Data extract Block Start

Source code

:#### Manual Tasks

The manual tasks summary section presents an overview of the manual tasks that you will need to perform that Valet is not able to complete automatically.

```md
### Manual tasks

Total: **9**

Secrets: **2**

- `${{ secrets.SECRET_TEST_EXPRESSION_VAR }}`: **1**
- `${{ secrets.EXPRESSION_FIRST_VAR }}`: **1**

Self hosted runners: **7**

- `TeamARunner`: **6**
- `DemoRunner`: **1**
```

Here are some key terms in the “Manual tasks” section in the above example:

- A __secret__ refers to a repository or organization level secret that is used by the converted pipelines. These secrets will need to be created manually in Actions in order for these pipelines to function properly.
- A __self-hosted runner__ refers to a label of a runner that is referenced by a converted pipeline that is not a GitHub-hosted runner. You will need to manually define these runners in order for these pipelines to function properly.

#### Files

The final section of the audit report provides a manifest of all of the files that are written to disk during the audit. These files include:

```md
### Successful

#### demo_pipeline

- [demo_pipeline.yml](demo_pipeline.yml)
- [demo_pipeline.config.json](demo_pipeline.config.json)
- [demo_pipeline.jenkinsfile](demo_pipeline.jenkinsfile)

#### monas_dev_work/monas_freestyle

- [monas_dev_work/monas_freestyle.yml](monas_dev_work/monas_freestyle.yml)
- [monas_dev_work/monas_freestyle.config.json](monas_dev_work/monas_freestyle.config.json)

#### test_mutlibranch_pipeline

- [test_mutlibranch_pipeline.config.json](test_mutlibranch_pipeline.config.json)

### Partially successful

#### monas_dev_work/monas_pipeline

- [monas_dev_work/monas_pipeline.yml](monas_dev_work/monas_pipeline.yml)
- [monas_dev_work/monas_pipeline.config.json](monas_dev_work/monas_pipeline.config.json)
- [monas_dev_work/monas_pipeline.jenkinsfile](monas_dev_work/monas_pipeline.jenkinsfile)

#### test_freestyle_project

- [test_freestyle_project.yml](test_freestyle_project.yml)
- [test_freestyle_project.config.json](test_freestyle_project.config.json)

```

Data extract Block End

What to work on
Only the lines above starting at the one containing "Here are some" and ending at the one containing "- A __secret__", both included, are to be returned, exactly as they read.

Answer box
Here are some key terms in the “Manual tasks” section in the above example:

- A __secret__ refers to a repository or organization level secret that is used by the converted pipelines. These secrets will need to be created manually in Actions in order for these pipelines to function properly.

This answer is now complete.